Serial killers who walked free from The Serpent to the Panama StranglerShe went on to reveal that the records described Hyams as being "particularly violent" after severe epileptic fits and claims his deterioration matches the increasing violence of the Ripper murders. She said his decline could have triggered him to kill. The murders also notably stopped around the time Hyams was picked up by police as a "wandering lunatic" and he was later committed at the Colney Hatch Lunatic Asylum in North London.
However, some people have speculated that the Ripper was in fact some kind of doctor or surgeon, as at least three of his victims had their internal organs removed. But for forensic psychologist Kerry Daynes, she believes he was most likely an "uneducated working-class man". The expert previously told The Sun that the Ripper likely stalked his victims before they were killed. She said: "He stuck to a half-mile radius in Whitechapel because he knew the backstreets and alleys well enough to stay hidden. I imagine that he was wandering around looking for a woman, any woman, and he would have followed them and stalked them until they were somewhere he was able to kill them."

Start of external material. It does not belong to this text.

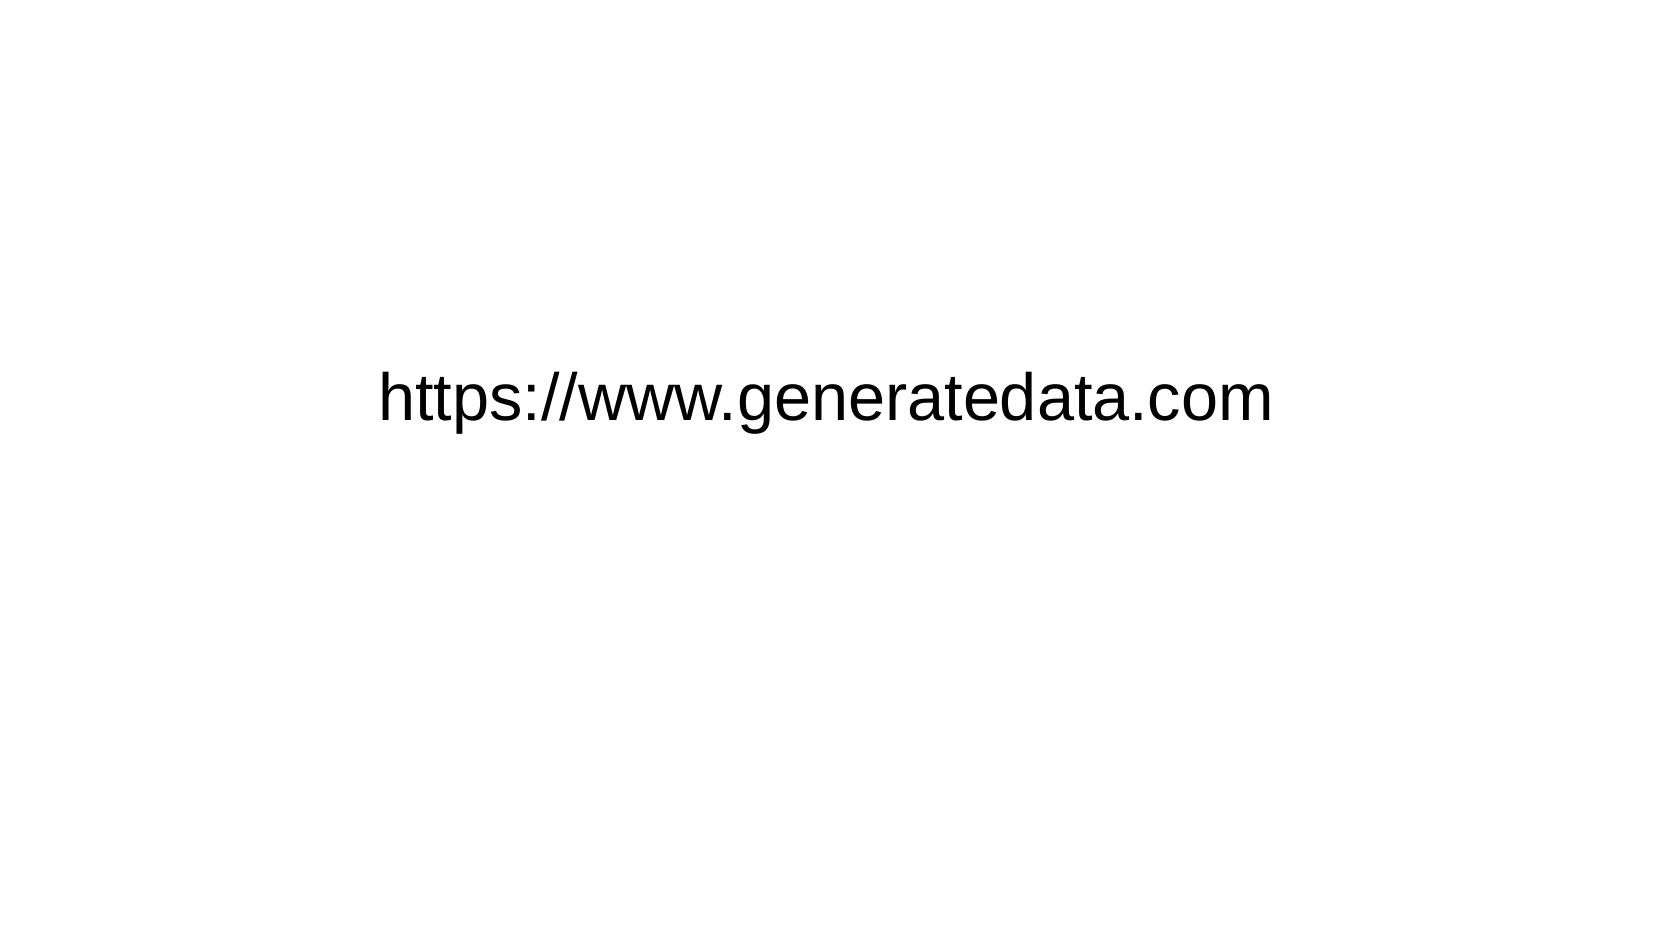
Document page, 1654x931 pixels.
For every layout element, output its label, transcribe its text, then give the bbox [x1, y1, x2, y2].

subtitle https://www.generatedata.com [82, 37, 1571, 757]
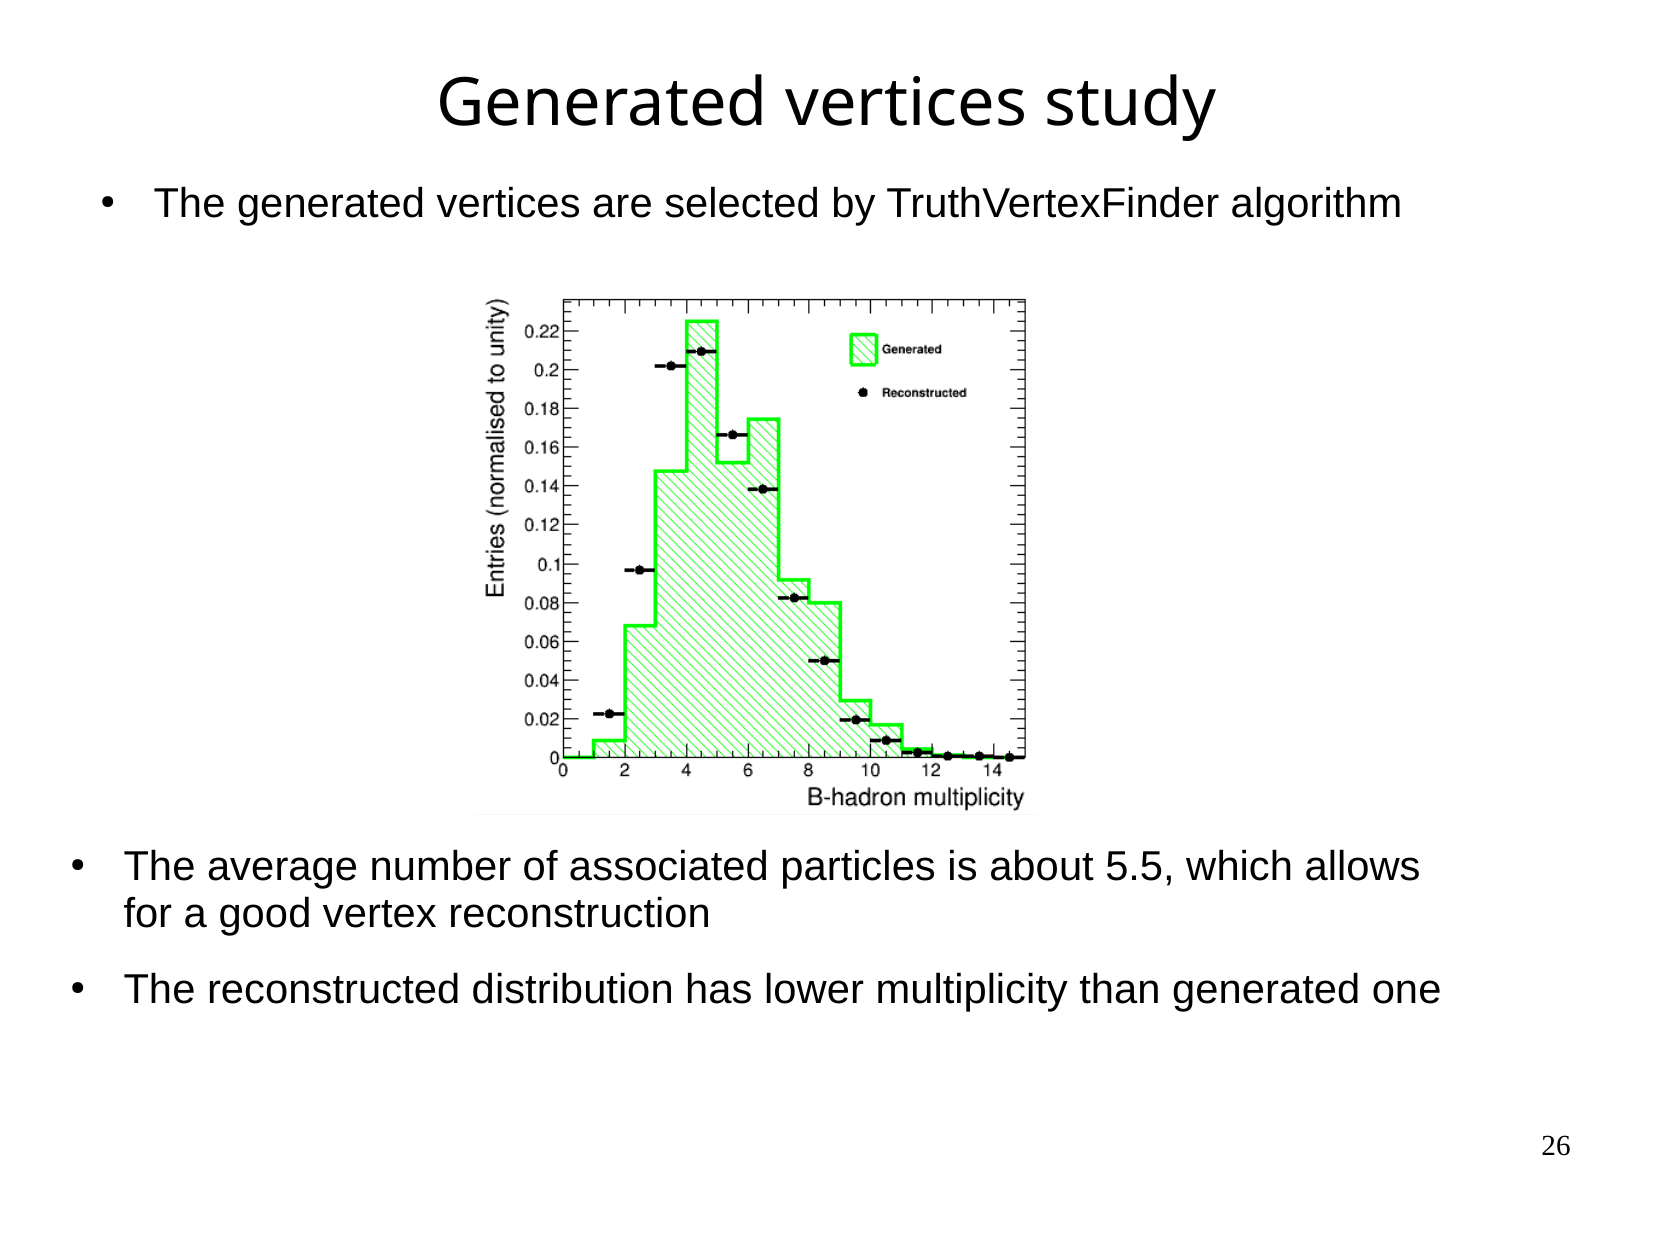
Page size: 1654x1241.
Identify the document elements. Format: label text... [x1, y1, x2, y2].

Several people also confessed to being the killer at the time, with newspapers and the police receiving letters from a man claiming to be the killer - which is where the name Jack the Ripper originated. In one of these letters, which many believe was nothing more than an elaborate hoax, the killer described himself as Jack the Ripper and the name stuck. The most famous correspondence, now known as the From Hell letter, included part of a preserved human kidney and was sent to George Lusk from the Whitechapel Vigilance Committee.
Another man, James Maybrick, claimed in his diary that he had conducted six twisted murders - including butchering five women in London's East End. Maybrick was a cotton salesman from Liverpool who lived in a mansion called Battlecrease House. His diary was found under the floorboards of the property in 1992 by an electrician and featured a 9,000-word record of the harrowing murders, as well as the murder of a woman in Manchester.
Maybrick signed the diary, writing: "I give my name that all know of me, so history do tell, what love can do to a gentleman born. Yours Truly, Jack The Ripper." Since its discovery, many have doubted that it was authentic and argued that it was written years after the murders - however, Maybrick died in 1889, the year after the Ripper's final murder took place.
The fascination with these identity theories has often frustrated historians though, as they feel it has meant the murdered women have been mostly forgotten. Hallie Rubenhol, the author of The Five: The Untold Lives of the Women Killed by Jack the Ripper, told the Guardian: "For too long there has been this idea that these women were all the same. A nameless, faceless mass of grubby, disgusting people, indistinguishable from one another. And they aren't.
"We always start with the murders, then focus on who Jack the Ripper was, to the point that he has become a supernatural creature. This all happened. And our disassociation from the reality is what dehumanised these women. They have just become corpses."